• **Excerpt to read**
Accordingly, the destination of the data corresponding to the route
from the first location to the destination may be a
programmatically determined destination rather than the actual spot
or address that the user inputted. For example, the destination can
be selected from a database of verified pickup/drop-off locations
or can be selected through the use of an algorithm that processes
map data to determine appropriate pickup/drop-off locations.
[0062] FIG. 5 illustrates an example method for a user device to
determine its location in the context of an example transit
location system. In this example, the user device can refer to one
of the service requester devices as illustrated in FIG. 1. Thus,
the user device can comprise a mobile computing device, such as a
smartphone or tablet computer, with functionality to execute a
designated service requester application corresponding to the
on-demand arrangement service managed by the network computer
system 100.
[0063] In some aspects, users can request a route from a starting
location to a destination and receive a list of options. The user
can select one of the route options and view instructions showing
when and where to catch various methods of transit (e.g., trains,
buses) to reach the destination. In order to determine whether the
user is following the route, the user device can periodically
determine its location through methods such as GPS and cellular
triangulation. Based on the location, the user device can provide
status updates and other information to the network computer system
and the user. However, these methods are generally ineffective
underground. On a subway or underground train with unreliable
cellular coverage and no view of the sky, the user device cannot
rely on traditional methods to determine its location to verify
whether the user is following the selected route. To solve this
problem, the service requester application can utilize alternate
sources of data for fallback or supplementary
location-determination functionality.
[0064] In some aspects, the user device can utilize transit data in
order to perform some functions as part of a transit location
system, such as determining the location of the user device
underground and enabling a user to make transport requests that
include public transit options. The transit data can include
information for various transit systems utilizing transportation
vehicles such as trains, buses, subways, and others. At least some
of the transit data can conform to the General Transit Feed
Specification (GTFS), which is a data specification that allows
transit agencies to publish their transit data in a format that can
be consumed by software applications such as the service requester
application. GTFS is split into a static component that contains
arrival and departure schedules, fare, geographic transit
information, etc. and a real-time or live component that contains
arrival predictions, timestamped geographic location data of
vehicles, service advisories, etc. The transit data can include
geographic location data in the form of latitude and longitude
coordinates for stations (or stops) and can also include timing
information in the form of arrival times, departure times, dates
for vehicles (i.e., trains, buses) at each of the stations.

• **Challenges**
**A.** In the excerpt on transit location, what two components is GTFS split into?
**B.** Retype the part of the excerpt on transit location starting at "[0062] FIG. 5" and ending at "system 100.".

• **Record extracts**
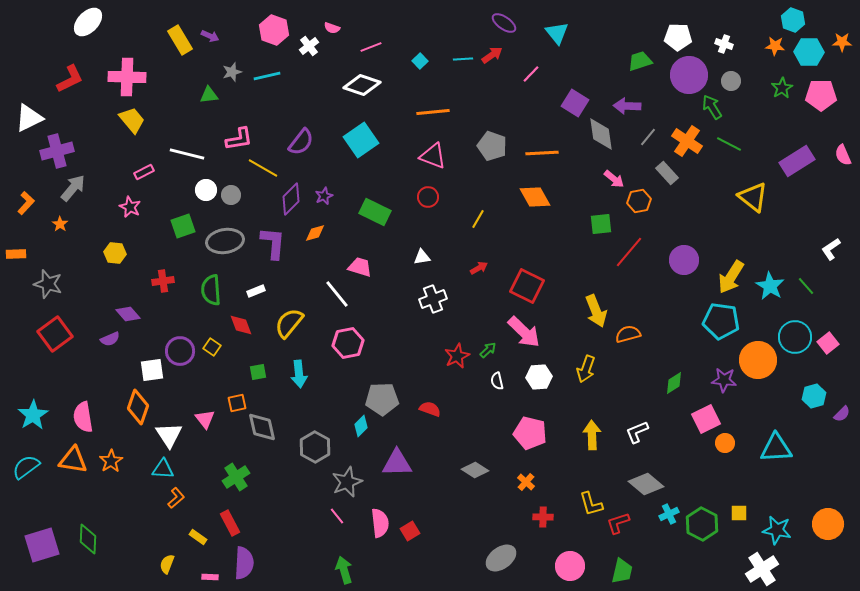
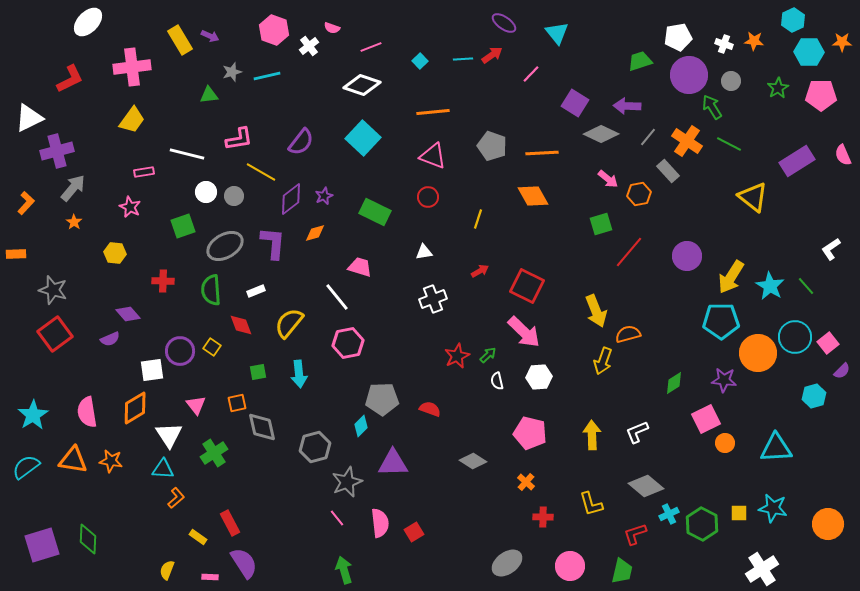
cyan hexagon at (793, 20): rotated 15 degrees clockwise
white pentagon at (678, 37): rotated 12 degrees counterclockwise
orange star at (775, 46): moved 21 px left, 5 px up
pink cross at (127, 77): moved 5 px right, 10 px up; rotated 9 degrees counterclockwise
green star at (782, 88): moved 4 px left
yellow trapezoid at (132, 120): rotated 76 degrees clockwise
gray diamond at (601, 134): rotated 56 degrees counterclockwise
cyan square at (361, 140): moved 2 px right, 2 px up; rotated 12 degrees counterclockwise
yellow line at (263, 168): moved 2 px left, 4 px down
pink rectangle at (144, 172): rotated 18 degrees clockwise
gray rectangle at (667, 173): moved 1 px right, 2 px up
pink arrow at (614, 179): moved 6 px left
white circle at (206, 190): moved 2 px down
gray circle at (231, 195): moved 3 px right, 1 px down
orange diamond at (535, 197): moved 2 px left, 1 px up
purple diamond at (291, 199): rotated 8 degrees clockwise
orange hexagon at (639, 201): moved 7 px up
yellow line at (478, 219): rotated 12 degrees counterclockwise
orange star at (60, 224): moved 14 px right, 2 px up
green square at (601, 224): rotated 10 degrees counterclockwise
gray ellipse at (225, 241): moved 5 px down; rotated 21 degrees counterclockwise
white triangle at (422, 257): moved 2 px right, 5 px up
purple circle at (684, 260): moved 3 px right, 4 px up
red arrow at (479, 268): moved 1 px right, 3 px down
red cross at (163, 281): rotated 10 degrees clockwise
gray star at (48, 284): moved 5 px right, 6 px down
white line at (337, 294): moved 3 px down
cyan pentagon at (721, 321): rotated 9 degrees counterclockwise
green arrow at (488, 350): moved 5 px down
orange circle at (758, 360): moved 7 px up
yellow arrow at (586, 369): moved 17 px right, 8 px up
orange diamond at (138, 407): moved 3 px left, 1 px down; rotated 40 degrees clockwise
purple semicircle at (842, 414): moved 43 px up
pink semicircle at (83, 417): moved 4 px right, 5 px up
pink triangle at (205, 419): moved 9 px left, 14 px up
gray hexagon at (315, 447): rotated 16 degrees clockwise
orange star at (111, 461): rotated 30 degrees counterclockwise
purple triangle at (397, 463): moved 4 px left
gray diamond at (475, 470): moved 2 px left, 9 px up
green cross at (236, 477): moved 22 px left, 24 px up
gray diamond at (646, 484): moved 2 px down
pink line at (337, 516): moved 2 px down
red L-shape at (618, 523): moved 17 px right, 11 px down
cyan star at (777, 530): moved 4 px left, 22 px up
red square at (410, 531): moved 4 px right, 1 px down
gray ellipse at (501, 558): moved 6 px right, 5 px down
purple semicircle at (244, 563): rotated 36 degrees counterclockwise
yellow semicircle at (167, 564): moved 6 px down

• **Per-task outputs**
**A.** A static component and a real-time or live component.

**B.**
[0062] FIG. 5 illustrates an example method for a user device to
determine its location in the context of an example transit
location system. In this example, the user device can refer to one
of the service requester devices as illustrated in FIG. 1. Thus,
the user device can comprise a mobile computing device, such as a
smartphone or tablet computer, with functionality to execute a
designated service requester application corresponding to the
on-demand arrangement service managed by the network computer
system 100.